Sur ces différents fronts - sanctions, politique énergétique, rétablissement d’une capacité de dissuasion en Europe - ou sur d’autres, tel le soutien à l’Ukraine, une responsabilité particulière incombe à la France. Ce n’est pas verser dans la grandiloquence que de dire que nous sommes dans un “moment gaullien”, qui appelle de la part des dirigeants français une solidarité transatlantique similaire à celle de De Gaulle lors des crises de Berlin et de Cuba. Plus encore peut-être, nous sommes dans un moment “crise des euromissiles” - cet épisode crucial qui a précédé la fin de la guerre froide et qui avait vu le Président Mitterrand défendre de manière spectaculaire, notamment auprès de l’opinion allemande, la décision de l’OTAN de contrebalancer le déploiement d’un nouveau type d’armement russe, les SS20.
Aujourd’hui, comme au début des années 80, ce sont bien des enjeux fondamentaux pour l’Europe que nos dirigeants doivent affronter : les équilibres stratégiques, la souveraineté des nations, le respect des traités et des engagements internationaux. Nous serions tentés de dire aujourd’hui plus encore qu’au début des années 80, puisque cette fois l’épreuve de force armée a déjà commencé.

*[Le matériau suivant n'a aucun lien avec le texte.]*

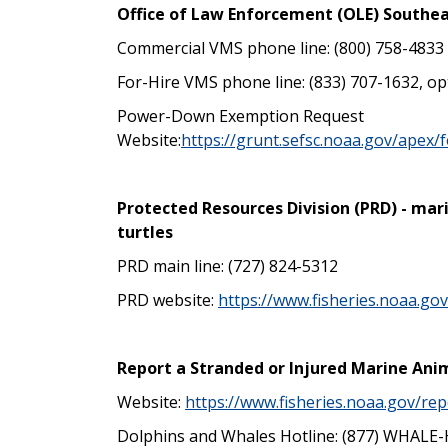
Office of Law Enforcement (OLE) Southea
Commercial VMS phone line: (800) 758-4833
For-Hire VMS phone line: (833) 707-1632, op
Power-Down Exemption Request
Website:
https://grunt.sefsc.noaa.gov/apex
Protected Resources Division (PRD) - mar
turtles
PRD main line: (727) 824-5312
PRD website:
https://www.fisheries.noaa.go
Report a Stranded or Injured Marine Ani
Website:
https://www.fisheries.noaa.gov/rep
Dolphins and Whales Hotline: (877) WHALE-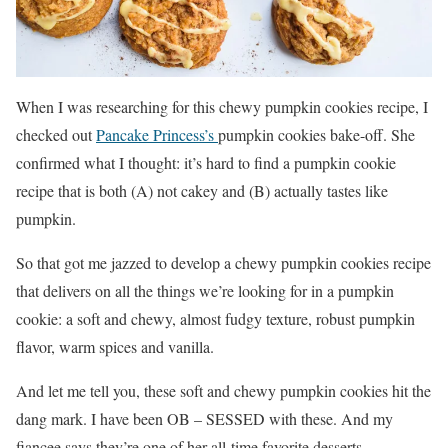
When I was researching for this chewy pumpkin cookies recipe, I
checked out
Pancake Princess’s
pumpkin cookies bake-off. She
confirmed what I thought: it’s hard to find a pumpkin cookie
recipe that is both (A) not cakey and (B) actually tastes like
pumpkin.
So that got me jazzed to develop a chewy pumpkin cookies recipe
that delivers on all the things we’re looking for in a pumpkin
cookie: a soft and chewy, almost fudgy texture, robust pumpkin
flavor, warm spices and vanilla.
And let me tell you, these soft and chewy pumpkin cookies hit the
dang mark. I have been OB – SESSED with these. And my
fiancee says they’re one of her all-time favorite desserts.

Dans un tel contexte, la France, membre permanent du Conseil de sécurité et puissance nucléaire, retrouve sa vocation naturelle de pilier de la sécurité européenne. Il est attendu d’elle qu’elle tienne une position de fermeté. L’ironie de l’Histoire veut que cette tâche incombe à Emmanuel Macron dans les dernières semaines de ce quinquennat et alors que le Président s’est pendant toute une partie de son mandat écarté de la ligne moyenne de la politique européenne pour plaider le dialogue avec la Russie.

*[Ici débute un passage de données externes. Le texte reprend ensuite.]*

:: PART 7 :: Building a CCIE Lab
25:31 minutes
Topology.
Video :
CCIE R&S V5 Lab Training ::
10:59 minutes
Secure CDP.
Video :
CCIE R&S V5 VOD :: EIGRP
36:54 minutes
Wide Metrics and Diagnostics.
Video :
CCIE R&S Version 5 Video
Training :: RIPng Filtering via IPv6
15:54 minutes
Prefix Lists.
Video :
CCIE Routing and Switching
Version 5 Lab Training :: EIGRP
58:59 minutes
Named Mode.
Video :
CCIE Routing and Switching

Or précisément, lors des dernières semaines, Emmanuel Macron s’est certes signalé par sa volonté de rechercher jusqu’au bout, comme il était normal, une solution négociée avec Moscou. Mais aussi par le soin qu’il a mis, contrairement à son comportement antérieur de "cavalier seul”, à consulter ses partenaires et à respecter la cohésion transatlantique. Ses partenaires le soupçonnaient de complaisance à l’égard de Moscou. Il apparaît aujourd’hui comme la voix naturelle de l’Europe, plus encore qu’Olaf Scholz dont la marge de manœuvre est plus difficile pour des raisons de politique intérieure. Et cela d’autant plus que le Brexit réduit l’influence du Royaume-Uni. Lors de l’ultime concertation transatlantique, ce sont Emmanuel Macron et Olaf Scholz que le Président Biden a appelés.
Il reste à Emmanuel Macron à trouver l’équivalent du “les SS20 sont à l’Est, les pacifistes à l’Ouest” de François Mitterrand en 1983. Formulons le vœu, en ce temps de campagne présidentielle, que la classe politique française dans son ensemble prenne conscience des responsabilités qui incombent désormais à la France pour le destin même de l’Europe. Rappelons aussi que le discours au Bundestag du Président Mitterrand fut le point de départ d’une grande politique européenne allant bien au-delà des aspects militaires et de sécurité.